The grief of growing older
The cost of wisdom
There is a heaviness in my chest that I feel more than ever as the days pass.
I entered my thirties a month after giving birth to my first child. I don’t remember much of it. I do remember that both my parents flew in the same weekend. A dream of a divorced child, realized in the blur of new motherhood.
Ask me what I did in June when I turned thirty, and I couldn’t tell you. Ask me about her milestones? I can recount every single one.
Although the weight in my chest isn’t about her, it’s about me becoming her mother while watching myself age in ways I wasn’t prepared for. It’s recognizing the grief that comes with growing older and realizing the cost of wisdom is heavier than expected.
I’ve learned to write my way through discomfort and honor the awareness of its presence.
That’s the beautifully complex part.
It’s hard to ignore all the junk vying for our attention that keeps us from being fully present. Anxiety. Depression. Isolation. Doubt.
The older I get, the more I see them coming. The more I understand their weight.
That’s Ecclesiastes 1:18 playing out in real time: The greater my wisdom, the greater my grief. To increase knowledge only increases sorrow.
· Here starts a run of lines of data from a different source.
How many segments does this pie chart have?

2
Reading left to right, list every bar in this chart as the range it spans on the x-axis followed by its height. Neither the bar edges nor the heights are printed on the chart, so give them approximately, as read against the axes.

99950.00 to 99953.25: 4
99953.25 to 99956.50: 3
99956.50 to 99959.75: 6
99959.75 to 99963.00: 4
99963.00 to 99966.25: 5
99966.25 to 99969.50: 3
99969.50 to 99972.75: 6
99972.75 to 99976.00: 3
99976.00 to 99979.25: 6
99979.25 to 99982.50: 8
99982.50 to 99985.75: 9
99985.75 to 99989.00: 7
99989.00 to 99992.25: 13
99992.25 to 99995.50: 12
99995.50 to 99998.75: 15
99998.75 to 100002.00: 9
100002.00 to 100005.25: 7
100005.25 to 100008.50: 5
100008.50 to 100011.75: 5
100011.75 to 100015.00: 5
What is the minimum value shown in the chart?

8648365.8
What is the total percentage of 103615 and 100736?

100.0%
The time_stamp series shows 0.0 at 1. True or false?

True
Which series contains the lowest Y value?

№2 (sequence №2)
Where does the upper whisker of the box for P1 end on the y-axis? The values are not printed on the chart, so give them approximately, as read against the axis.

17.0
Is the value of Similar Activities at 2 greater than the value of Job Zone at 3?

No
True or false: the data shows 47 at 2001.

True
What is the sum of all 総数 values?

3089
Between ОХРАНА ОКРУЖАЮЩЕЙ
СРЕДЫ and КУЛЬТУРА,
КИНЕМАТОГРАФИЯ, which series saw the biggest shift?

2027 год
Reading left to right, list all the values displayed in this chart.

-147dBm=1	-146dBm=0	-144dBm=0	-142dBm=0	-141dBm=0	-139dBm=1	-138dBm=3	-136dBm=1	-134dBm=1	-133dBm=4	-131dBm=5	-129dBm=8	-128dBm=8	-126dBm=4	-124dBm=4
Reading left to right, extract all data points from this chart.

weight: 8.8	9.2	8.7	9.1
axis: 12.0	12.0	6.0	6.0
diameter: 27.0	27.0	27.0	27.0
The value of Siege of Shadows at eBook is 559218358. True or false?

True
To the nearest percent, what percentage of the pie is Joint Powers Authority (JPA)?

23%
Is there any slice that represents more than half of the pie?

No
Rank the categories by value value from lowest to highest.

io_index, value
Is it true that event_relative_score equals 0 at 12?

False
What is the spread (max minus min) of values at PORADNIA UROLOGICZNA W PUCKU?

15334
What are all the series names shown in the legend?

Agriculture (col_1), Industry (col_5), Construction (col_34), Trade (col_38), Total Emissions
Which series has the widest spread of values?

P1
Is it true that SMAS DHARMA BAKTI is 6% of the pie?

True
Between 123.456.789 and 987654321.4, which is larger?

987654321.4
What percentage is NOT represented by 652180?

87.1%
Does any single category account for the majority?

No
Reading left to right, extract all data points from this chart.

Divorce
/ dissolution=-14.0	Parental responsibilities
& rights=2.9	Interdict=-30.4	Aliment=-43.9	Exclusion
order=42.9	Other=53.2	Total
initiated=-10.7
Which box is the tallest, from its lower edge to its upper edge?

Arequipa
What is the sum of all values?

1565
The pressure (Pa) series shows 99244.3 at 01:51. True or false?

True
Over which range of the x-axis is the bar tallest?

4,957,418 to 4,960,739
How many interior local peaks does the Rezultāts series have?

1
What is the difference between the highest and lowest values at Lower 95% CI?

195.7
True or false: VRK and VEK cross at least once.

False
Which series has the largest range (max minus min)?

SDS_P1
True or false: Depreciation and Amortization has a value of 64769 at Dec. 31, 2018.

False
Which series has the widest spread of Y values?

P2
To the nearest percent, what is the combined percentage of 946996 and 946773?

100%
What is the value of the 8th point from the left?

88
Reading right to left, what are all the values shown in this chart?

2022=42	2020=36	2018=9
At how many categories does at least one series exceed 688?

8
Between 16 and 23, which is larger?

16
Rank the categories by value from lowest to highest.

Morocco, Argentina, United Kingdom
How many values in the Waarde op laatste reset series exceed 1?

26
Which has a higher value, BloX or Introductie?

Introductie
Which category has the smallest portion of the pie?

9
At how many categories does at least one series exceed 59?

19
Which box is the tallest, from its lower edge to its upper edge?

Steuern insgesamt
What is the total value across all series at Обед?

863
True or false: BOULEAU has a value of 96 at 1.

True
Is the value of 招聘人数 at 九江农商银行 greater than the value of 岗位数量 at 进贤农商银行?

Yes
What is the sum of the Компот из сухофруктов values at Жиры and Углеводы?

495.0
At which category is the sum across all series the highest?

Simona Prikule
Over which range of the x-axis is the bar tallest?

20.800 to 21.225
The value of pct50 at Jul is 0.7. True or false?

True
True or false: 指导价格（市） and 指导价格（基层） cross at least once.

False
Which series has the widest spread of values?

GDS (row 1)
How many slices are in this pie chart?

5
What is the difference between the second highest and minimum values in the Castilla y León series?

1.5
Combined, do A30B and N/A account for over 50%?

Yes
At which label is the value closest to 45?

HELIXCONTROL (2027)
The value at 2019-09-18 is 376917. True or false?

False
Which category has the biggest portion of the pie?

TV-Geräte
When I moved closer to family, I told myself I had no expectations. Except deep down, when we tell ourselves this, we do. We carry unnamed hopes we don’t allow ourselves to articulate. And when we stop and feel, we realize how much of the previous season we actually miss. The parts we can remember.
I miss my friends.
I miss my pastors.
I miss the life I was building in Texas.
I have to watch life from that season continue without me.
With time and wisdom, you’re taught that some relationships are purely based on proximity. It’s a hard lesson. It hurts. All while seeing the beauty in the time spent together.
What a grief to realize it couldn’t translate across distance.
Postpartum adds another layer to the grief due to all the hormones. It makes me grieve friendships I attempted to cultivate, where reciprocity fell short.
Postpartum depression fought hard to take me under.
I needed the support of my family. And that’s where this hard decision to leave behind our life in Texas was born.
And this is the crossroads.
This is where I continue to admit getting older is hard.
Where I sit with and write through the grief.
We make hard decisions that are best overall, but don’t feel good.
Even when necessary.
Returning home puts you in front of people who are familiar with you and often don’t foster space for the growth that took place while away. It’s losing the same friendship twice because they couldn’t embrace the person you’ve become.
Motherhood is teaching me it’s okay to say no to overextending myself and fighting for relationships that don’t want to be kept.
That’s it. Understanding that not everyone can come with you. That growth sometimes means loss, and the wisdom to see that doesn’t make it hurt less.
The grief of growing older isn’t from wanting to be elsewhere. It’s from seeing clearly. From understanding the weight of decisions made.
The necessary decisions that still hurt.
The losses that come with growth.
The friendships that can’t survive distance or evolution.
We see the world around us differently now. We feel the cost of wisdom in our chest, in our silence, in the space between what was and what is.
I don’t have answers. Just the weight of the realization. I’m learning to hold love and grief at the same time—for my daughter, for the life I left, for the person I’m becoming. I’m learning to trust that a new normal can be forged even as time ticks, even as I sit in the unknown.
It’s finding contentment in where you are. Accepting what you cannot change. Fighting hard not to let the emotions of this world bring you under.
This is what growing older costs.
Wisdom that doesn’t make life easier, just clearer as you walk.
May you have the courage to sit with your own grief and write through it,
Janae Carlee



So good! I’m slowly getting to writing about my motherhood season. It’s been hard. Like you, there’s been so many new things and relationships that have withered. We are not alone. Love you!
First off, WOW! Second, “Returning home puts you in front of people who are familiar with you and often don’t foster space for the growth that took place while away. It’s losing the same friendship twice because they couldn’t embrace the person you’ve become.” I feel this to my core. Thank you for taking the time to create words that resonate—they are deeply felt.